-- start of Text segment --

Jeff Pantig has started 2 posts and replied 8 times.

I'm a new real estate investor based in the Bay Area. Knowing how expensive the Bay Area is, I think my best step in real estate here is to find deals in the outskirts of the Bay Area. I'm trying to gather as much information as I can so I can start working on my first deal. Does anybody have resources that helped them on their wholesaling journey?

I'm looking to get into the wholesaling market for Modesto/Merced and the surrounding cities. 

If anybody has advice, whether or not this is a good idea or not. I would appreciate it.

Thank you!

Quote from @Michael Smythe:

@Jeff Pantig

Beginning investors need to STOP believing all the fluff about rental investing, especially with the overheated real estate market trending to historic norms. Many believe unrealistic assumptions and often apply those assumptions to the wrong property classes.

In our OPINION (always verify yourself!):

Class A Properties:
Cashflow vs Appreciation: Typically, 3-5 years for positive cashflow, but you get highest relative rent & value appreciation.
Vacancy Est: Historically 10%, 5% the more recent norm.
Tenants: Majority will have FICO scores of 680+.

Class B Properties:
Cashflow vs Appreciation: Typically, decent amount of relative rent & value appreciation.
Vacancy Est: Historically 10%, 5% should be applied only if proper research done to support.
Tenants: Majority will have FICO scores of 620+, some blemishes, but should have no evictions in last 5 years

Class C Properties:
Cashflow vs Appreciation: Typically, high cashflow and at the lower end of relative rent & value appreciation. Can try to reposition to Class B, but neighborhood may impede these efforts.
Vacancy Est: Historically 10%, but 15-20% should often be used to also cover nonpayment & evictions.
Tenants: majority will have FICO scores of 560-600, many blemishes, but should have no evictions in last 2 years. Verifying previous 2-years of rental history very important!

Class D Properties:
Cashflow vs Appreciation: Typically, all cashflow with zero or negative relative rent & value appreciation
Vacancy Est: 20%+ should be used to cover nonpayment, evictions & damages.
Tenants: majority will have FICO scores under 560, little to no good tradelines, lots of collections & chargeoffs, recent evictions.

Make sure you understand the Class of properties you are looking at and the corresponding results to expect.


Yo! This comment is very helpful. Thanks for sharing! 

Quote from @Scott Scoville:

Hey Jeff, congrat's on starting your REI journey. Figuring out your "why" will help you determine strategy and location.

Are you looking for Cashflow, Appreciation, or a little of both?

Do you want to be hands on with the properties (i.e. rehabs, property management, etc.) or outsource these?

Are you interested in short-term, mid-term, or long-term rentals?

There are not many wrong strategies. It's more dependent on the lifestyle and goals that you're looking to achieve. I'm an investor and real estate agent in Sacramento. I'd be happy to discuss this further if you're interested. Best of luck.


 Hi! Thanks for your comment! I'm currently looking for cash flow and all the activities on the properties will be outsourced until I start investing in California. Right now I'm looking into MTR and LTRs. 

I have my buy box already and I just need to apply those preferences to the markets I want to be in. 

Will get in contact with you for any questions!

-- end of Text segment --
-- start of Data extract --

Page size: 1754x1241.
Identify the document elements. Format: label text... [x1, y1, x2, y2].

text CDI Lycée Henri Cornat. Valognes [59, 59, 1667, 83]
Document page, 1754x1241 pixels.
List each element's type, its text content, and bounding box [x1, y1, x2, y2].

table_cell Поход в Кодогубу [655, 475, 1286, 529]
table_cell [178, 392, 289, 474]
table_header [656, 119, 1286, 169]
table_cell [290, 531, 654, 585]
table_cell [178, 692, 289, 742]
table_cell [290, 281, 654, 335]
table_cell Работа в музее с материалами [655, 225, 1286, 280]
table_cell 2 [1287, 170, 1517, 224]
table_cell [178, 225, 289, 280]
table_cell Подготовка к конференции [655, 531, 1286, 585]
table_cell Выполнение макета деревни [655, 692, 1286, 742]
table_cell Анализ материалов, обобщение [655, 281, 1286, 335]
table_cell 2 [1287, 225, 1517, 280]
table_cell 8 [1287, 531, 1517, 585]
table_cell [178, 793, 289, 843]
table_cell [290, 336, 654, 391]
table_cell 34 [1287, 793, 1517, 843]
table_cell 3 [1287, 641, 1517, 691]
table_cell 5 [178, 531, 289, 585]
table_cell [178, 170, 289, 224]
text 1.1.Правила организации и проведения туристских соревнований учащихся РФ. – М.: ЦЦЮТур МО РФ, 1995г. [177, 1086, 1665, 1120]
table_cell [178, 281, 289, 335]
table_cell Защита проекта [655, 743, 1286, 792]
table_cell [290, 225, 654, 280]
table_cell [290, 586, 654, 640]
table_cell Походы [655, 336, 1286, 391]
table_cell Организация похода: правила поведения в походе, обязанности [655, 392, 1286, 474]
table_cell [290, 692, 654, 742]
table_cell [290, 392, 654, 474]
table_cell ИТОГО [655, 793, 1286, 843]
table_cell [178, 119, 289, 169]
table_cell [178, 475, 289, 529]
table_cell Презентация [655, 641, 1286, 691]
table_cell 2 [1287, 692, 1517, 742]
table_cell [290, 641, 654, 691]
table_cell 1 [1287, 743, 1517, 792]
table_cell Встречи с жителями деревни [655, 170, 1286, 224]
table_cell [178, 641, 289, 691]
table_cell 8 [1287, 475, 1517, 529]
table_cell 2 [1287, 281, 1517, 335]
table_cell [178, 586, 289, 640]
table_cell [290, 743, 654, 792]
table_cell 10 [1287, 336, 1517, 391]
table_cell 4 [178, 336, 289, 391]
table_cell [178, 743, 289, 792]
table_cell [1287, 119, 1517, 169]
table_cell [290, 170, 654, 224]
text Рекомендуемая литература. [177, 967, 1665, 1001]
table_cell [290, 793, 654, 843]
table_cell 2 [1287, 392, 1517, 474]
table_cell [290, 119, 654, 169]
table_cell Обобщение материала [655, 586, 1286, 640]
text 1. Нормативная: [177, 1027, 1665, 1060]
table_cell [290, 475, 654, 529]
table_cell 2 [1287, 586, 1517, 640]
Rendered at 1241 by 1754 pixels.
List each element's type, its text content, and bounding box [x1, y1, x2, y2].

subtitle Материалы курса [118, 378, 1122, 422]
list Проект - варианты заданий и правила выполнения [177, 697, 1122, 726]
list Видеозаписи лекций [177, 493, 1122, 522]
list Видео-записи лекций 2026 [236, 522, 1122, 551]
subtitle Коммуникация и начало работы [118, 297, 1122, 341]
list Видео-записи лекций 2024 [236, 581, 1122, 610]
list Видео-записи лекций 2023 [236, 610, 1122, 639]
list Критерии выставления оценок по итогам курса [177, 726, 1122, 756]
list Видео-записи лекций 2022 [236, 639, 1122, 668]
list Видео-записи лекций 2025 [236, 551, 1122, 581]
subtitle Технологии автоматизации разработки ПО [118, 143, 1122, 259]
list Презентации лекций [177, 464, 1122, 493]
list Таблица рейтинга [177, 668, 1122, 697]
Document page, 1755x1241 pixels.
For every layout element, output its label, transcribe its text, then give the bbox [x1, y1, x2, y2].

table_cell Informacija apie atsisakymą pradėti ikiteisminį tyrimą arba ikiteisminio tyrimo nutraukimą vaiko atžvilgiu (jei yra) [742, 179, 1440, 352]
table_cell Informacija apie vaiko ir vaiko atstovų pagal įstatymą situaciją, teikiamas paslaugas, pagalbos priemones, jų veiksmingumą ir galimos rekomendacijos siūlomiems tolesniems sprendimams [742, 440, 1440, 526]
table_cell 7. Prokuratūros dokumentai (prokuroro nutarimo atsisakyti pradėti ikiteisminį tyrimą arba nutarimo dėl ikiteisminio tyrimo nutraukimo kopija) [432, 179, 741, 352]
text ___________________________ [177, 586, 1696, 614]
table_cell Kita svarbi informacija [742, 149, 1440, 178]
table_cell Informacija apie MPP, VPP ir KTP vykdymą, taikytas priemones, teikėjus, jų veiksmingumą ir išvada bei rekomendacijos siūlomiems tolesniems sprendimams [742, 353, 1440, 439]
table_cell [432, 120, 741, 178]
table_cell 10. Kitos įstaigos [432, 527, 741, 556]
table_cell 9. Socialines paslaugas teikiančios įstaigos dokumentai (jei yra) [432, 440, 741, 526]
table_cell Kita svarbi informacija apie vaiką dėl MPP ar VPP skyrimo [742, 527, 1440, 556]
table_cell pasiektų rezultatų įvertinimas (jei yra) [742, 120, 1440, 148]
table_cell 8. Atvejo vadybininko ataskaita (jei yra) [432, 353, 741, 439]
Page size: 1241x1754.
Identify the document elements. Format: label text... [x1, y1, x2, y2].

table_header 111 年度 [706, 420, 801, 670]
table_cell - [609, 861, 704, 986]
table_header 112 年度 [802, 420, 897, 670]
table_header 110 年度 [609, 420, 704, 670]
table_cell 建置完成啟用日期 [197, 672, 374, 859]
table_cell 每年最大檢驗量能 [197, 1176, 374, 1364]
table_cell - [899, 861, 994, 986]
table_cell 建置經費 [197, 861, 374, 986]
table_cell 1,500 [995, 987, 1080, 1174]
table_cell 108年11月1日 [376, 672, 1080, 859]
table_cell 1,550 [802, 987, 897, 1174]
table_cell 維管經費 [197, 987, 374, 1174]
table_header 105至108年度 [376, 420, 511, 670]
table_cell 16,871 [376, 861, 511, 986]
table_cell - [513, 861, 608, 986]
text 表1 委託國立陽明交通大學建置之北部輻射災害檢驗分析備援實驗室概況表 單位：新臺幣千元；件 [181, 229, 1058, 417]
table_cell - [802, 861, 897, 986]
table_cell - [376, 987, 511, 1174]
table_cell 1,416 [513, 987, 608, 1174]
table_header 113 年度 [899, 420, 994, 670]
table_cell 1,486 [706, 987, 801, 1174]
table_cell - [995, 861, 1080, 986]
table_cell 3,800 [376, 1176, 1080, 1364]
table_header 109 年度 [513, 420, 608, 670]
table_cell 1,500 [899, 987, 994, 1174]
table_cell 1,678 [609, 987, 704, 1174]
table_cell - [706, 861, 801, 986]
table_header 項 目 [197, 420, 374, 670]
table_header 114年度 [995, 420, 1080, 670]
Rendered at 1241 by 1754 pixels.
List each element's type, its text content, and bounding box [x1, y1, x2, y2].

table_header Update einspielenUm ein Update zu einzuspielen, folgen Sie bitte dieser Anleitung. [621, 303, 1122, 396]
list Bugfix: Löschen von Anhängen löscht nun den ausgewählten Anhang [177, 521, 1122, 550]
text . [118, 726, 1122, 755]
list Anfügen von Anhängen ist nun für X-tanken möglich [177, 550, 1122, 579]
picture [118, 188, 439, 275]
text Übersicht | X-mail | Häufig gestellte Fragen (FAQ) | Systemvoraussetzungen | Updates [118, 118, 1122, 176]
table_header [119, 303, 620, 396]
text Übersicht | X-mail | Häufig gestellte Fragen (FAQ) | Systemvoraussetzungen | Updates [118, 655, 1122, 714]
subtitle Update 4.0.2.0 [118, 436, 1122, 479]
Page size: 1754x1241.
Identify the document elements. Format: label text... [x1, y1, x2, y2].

-- end of Data extract --

*Goals:*
**A)** What vacancy estimate does the forum thread give for Class D properties?
**B)** Summarize the forum thread in two sentences.
**C)** List every property class the forum thread describes.
The records are material apart from the forum thread.

*Solutions to the exercise:*
**A)** 20% or more, to cover nonpayment, evictions and damages.

**B)** A new real estate investor based in the Bay Area asks for resources and advice on getting into wholesaling in Modesto/Merced and the surrounding cities. One reply breaks down Class A through D properties by cashflow versus appreciation, vacancy estimates and tenant FICO scores, and another asks about the investor's goals; the investor responds by saying the aim is cash flow, the property work will be outsourced, and MTRs and LTRs are under consideration.

**C)** Class A, Class B, Class C, Class D